AudioSetMix: Enhancing Audio-Language Datasets with LLM-Assisted Augmentations
David Xu
TL;DR
Audio-language learning is hampered by limited high-quality audio-caption data. This work introduces AudioSetMix, a scalable augmentation pipeline that creates rich, aligned audio-caption pairs by applying controlled audio transformations to AudioSet and generating captions with an LLM, leveraging TS-AudioSet for precise labeling. A four-stage process (preprocessing, augmentation, caption generation, postprocessing) plus hard negative mining yields improved modifier understanding and text-to-audio retrieval performance on standard benchmarks. The results demonstrate that augmenting data with diverse, linguistically richer captions and challenging negatives can push state-of-the-art in audio-language tasks and provide a practical dataset for scalable model training.
Abstract
Multi-modal learning in the audio-language domain has seen significant advancements in recent years.

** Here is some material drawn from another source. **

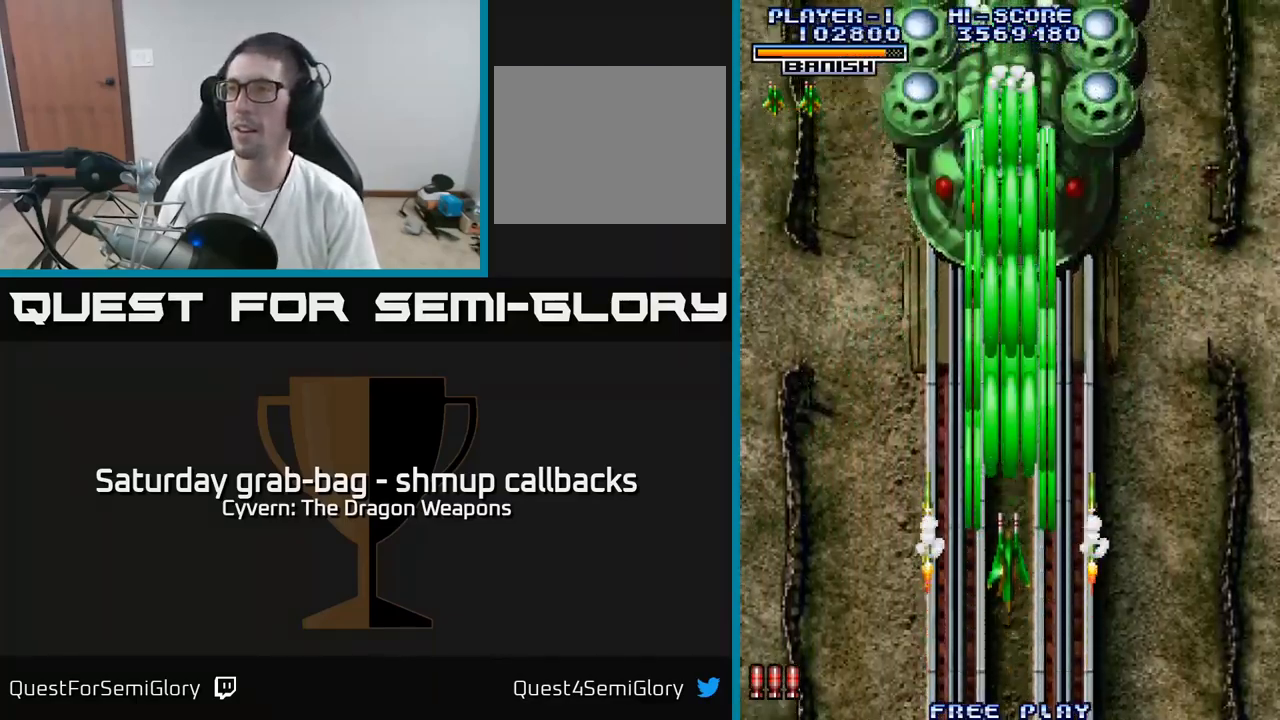
{"buttons": ["DPAD_RIGHT"], "left_stick": "center", "right_stick": "center", "events": [[50, "A", "down"], [117, "A", "up"], [217, "A", "down"], [217, "DPAD_UP", "up"], [300, "A", "up"], [350, "DPAD_RIGHT", "down"], [383, "A", "down"], [467, "A", "up"]]}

However, audio-language learning faces challenges due to limited and lower-quality data compared to image-language tasks. Existing audio-language datasets are notably smaller, and manual labeling is hindered by the need to listen to entire audio clips for accurate labeling. Our method systematically generates audio-caption pairs by augmenting audio clips with natural language labels and corresponding audio signal processing operations. Leveraging a Large Language Model, we generate descriptions of augmented audio clips with a prompt template. This scalable method produces AudioSetMix, a high-quality training dataset for text-and-audio related models. Integration of our dataset improves models performance on benchmarks by providing diversified and better-aligned examples. Notably, our dataset addresses the absence of modifiers (adjectives and adverbs) in existing datasets. By enabling models to learn these concepts, and generating hard negative examples during training, we achieve state-of-the-art performance on multiple benchmarks.